That's not an ideal situation by any means, and nor is the fact that there are quite a few distinctly un-American accents in the national team. There are, in spite of the success, many mutterings among the sidelines of the need to develop local players over importing them. But into what structure here is a national team player expected to develop? The six matches (ok, eight this year) that is the Super League calendar?

Could this situation be resolved? Not overnight. But neither O'Sullivan or Johnson looked likely to hang around for any longer than a couple of years at most, so looking at the domestic playing structure was the least of their concerns.

When it comes to looking at the national coach, USA will need to address three key criteria: longevity of the coach's appointment, locality of the coach's appointment and a thorough re-examination of the local playing structure.

While the third is undoubtedly overdue in the wake of the ongoing shrinkage of the number of Super League teams, the first two will ultimately decide whether the second be effective or even take place.
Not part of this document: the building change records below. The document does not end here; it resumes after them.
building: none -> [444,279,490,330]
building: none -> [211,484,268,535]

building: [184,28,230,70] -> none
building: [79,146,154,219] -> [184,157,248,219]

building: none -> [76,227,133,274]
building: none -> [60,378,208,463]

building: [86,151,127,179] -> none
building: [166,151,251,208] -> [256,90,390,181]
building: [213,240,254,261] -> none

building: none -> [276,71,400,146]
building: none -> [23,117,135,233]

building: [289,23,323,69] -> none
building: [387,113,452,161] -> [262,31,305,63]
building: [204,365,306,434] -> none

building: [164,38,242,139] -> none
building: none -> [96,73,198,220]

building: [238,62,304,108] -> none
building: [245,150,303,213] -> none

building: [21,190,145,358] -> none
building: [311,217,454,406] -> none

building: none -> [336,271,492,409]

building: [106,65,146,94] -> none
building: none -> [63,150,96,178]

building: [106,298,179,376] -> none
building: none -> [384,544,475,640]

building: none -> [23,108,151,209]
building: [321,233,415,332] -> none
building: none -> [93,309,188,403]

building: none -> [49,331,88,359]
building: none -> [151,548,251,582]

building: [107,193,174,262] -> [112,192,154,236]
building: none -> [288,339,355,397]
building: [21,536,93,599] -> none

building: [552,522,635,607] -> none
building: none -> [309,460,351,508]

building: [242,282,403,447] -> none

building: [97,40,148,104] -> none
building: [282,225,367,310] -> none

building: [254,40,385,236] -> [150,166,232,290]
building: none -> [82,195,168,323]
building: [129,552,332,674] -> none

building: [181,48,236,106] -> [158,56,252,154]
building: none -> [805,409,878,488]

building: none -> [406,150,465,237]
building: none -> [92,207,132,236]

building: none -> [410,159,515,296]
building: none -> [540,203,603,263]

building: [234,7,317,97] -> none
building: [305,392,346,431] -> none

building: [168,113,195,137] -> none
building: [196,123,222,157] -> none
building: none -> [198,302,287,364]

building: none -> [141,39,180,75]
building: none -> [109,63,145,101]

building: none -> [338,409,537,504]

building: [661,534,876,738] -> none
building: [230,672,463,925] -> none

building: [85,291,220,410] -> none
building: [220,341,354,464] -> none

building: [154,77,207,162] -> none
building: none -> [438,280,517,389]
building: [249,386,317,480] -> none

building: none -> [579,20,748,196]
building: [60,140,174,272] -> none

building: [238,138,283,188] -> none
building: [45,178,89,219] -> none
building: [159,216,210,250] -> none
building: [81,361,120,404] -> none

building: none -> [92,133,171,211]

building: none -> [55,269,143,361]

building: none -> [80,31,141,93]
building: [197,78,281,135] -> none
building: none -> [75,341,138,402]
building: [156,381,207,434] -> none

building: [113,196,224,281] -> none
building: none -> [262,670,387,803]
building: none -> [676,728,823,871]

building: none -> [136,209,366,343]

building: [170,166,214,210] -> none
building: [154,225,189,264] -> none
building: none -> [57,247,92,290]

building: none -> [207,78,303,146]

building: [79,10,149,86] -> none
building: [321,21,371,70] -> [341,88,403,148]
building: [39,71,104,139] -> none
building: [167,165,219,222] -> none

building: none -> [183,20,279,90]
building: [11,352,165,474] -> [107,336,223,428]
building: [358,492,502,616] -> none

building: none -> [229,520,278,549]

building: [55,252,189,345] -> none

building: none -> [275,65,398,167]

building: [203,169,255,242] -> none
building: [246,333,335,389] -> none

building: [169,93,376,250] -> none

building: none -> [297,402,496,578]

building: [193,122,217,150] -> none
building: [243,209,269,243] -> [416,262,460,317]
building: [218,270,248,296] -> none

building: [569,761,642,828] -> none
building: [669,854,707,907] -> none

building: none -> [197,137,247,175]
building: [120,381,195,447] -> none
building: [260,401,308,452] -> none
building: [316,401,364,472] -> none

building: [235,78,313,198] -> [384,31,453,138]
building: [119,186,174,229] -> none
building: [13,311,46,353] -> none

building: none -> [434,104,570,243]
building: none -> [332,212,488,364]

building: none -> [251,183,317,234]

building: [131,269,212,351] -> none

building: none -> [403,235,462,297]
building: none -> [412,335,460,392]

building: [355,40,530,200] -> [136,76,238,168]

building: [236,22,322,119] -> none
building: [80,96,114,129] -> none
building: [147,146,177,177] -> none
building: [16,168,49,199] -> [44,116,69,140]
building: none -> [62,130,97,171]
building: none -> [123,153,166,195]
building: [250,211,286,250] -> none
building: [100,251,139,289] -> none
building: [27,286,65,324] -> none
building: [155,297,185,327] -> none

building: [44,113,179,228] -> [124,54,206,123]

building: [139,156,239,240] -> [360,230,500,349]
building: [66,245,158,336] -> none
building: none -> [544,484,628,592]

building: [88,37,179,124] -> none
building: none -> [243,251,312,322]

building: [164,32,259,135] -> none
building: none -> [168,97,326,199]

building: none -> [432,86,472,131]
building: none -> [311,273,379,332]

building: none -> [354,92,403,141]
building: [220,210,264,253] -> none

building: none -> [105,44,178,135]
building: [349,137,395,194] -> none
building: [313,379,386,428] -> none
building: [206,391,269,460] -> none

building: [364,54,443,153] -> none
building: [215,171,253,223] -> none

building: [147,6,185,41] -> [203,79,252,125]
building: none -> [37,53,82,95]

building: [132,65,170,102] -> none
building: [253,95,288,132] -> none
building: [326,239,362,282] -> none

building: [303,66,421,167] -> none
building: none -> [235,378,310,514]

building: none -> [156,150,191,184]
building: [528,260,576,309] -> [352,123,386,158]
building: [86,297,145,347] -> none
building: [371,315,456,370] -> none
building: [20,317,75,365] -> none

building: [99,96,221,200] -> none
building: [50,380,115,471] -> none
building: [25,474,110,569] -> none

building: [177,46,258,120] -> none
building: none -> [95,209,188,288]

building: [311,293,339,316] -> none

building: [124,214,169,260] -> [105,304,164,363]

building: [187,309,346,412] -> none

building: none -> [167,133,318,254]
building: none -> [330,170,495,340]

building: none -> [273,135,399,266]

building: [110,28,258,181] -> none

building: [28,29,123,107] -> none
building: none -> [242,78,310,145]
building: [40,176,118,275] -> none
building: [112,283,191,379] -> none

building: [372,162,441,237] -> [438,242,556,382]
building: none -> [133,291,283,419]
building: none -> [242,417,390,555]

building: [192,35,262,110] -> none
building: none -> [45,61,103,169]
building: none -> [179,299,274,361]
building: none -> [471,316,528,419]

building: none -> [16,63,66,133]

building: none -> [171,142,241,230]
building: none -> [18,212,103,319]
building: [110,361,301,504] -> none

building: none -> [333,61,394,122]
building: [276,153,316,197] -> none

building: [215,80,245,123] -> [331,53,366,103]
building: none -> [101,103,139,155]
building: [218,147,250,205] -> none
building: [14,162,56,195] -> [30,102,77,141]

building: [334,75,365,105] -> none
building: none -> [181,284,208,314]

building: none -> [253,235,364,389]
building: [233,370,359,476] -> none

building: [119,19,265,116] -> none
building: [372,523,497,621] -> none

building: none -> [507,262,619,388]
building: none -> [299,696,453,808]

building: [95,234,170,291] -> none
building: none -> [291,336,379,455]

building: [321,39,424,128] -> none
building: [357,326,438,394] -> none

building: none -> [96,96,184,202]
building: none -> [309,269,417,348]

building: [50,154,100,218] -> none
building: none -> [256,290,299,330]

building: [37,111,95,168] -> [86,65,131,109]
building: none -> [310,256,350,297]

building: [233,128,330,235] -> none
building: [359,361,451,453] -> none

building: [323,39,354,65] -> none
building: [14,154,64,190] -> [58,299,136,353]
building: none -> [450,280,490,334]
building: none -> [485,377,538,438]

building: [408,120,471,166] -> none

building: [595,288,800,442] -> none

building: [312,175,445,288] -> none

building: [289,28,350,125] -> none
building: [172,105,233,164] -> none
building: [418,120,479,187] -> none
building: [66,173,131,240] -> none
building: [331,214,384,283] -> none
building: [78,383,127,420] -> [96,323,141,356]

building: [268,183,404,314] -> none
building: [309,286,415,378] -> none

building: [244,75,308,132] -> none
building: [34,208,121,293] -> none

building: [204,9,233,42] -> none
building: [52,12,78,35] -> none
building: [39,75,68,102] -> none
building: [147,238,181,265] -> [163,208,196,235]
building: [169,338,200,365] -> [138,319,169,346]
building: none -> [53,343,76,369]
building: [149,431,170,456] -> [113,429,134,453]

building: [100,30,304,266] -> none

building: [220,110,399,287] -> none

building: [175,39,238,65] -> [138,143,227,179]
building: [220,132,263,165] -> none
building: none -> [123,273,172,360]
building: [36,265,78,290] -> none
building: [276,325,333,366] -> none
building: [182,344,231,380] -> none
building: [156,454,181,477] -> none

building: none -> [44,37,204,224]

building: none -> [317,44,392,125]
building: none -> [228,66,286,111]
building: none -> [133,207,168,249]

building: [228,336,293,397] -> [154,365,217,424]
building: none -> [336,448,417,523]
Fact is, after a healthy injection of overseas expertise and methodology the past few years, America now needs an American coach, who has played/coached professionally, who has played in America, who knows the American network, who will identify with and represent American rugby through to his core. You need a coach whose tentacles of contact spread through the club game from top to bottom, who will hang around for at least four years - USA Rugby would not be mistaken in aiming for eight - and bring through a whole generation of new players as well as the necessary domestic structure changes.

It is important for those with the power to appoint to recognize that - especially in a country where the coach as a concept is so revered - the next Eagles coach will have a remit farther-reaching than your common or garden professional national coach. He has a more ambassadorial role to the fans and to the localities, a duty to appear all over the nation and look for players instead of just sourcing them from a few channels, a duty to be known to all the clubs and to be able to impart a national team philosophy and identity that the clubs will want to aspire to. He needs to appreciate the place sevens has in the game and to be able to promote fifteens without that being at the expense of sevens. He needs to be able to control his own domestic game so that he can best create the feeder channels he feels to be the most effective.

It's a significantly more Director of Rugby-type of role than might have been previously envisaged, and doubtless there might need to be a bigger staff to cover those long road trips. But USA Rugby has to recognize that the national team faces geographical and financial challenges like no other country in the world. If our rugby organization can find the man to fit this role, if the powers that be can find it within themselves to help create the vision rather than dictate, USA will at least have a long-term vision. Right now, however effective, it's been short-term fixes. They look good, but the old problems still lurk underneath.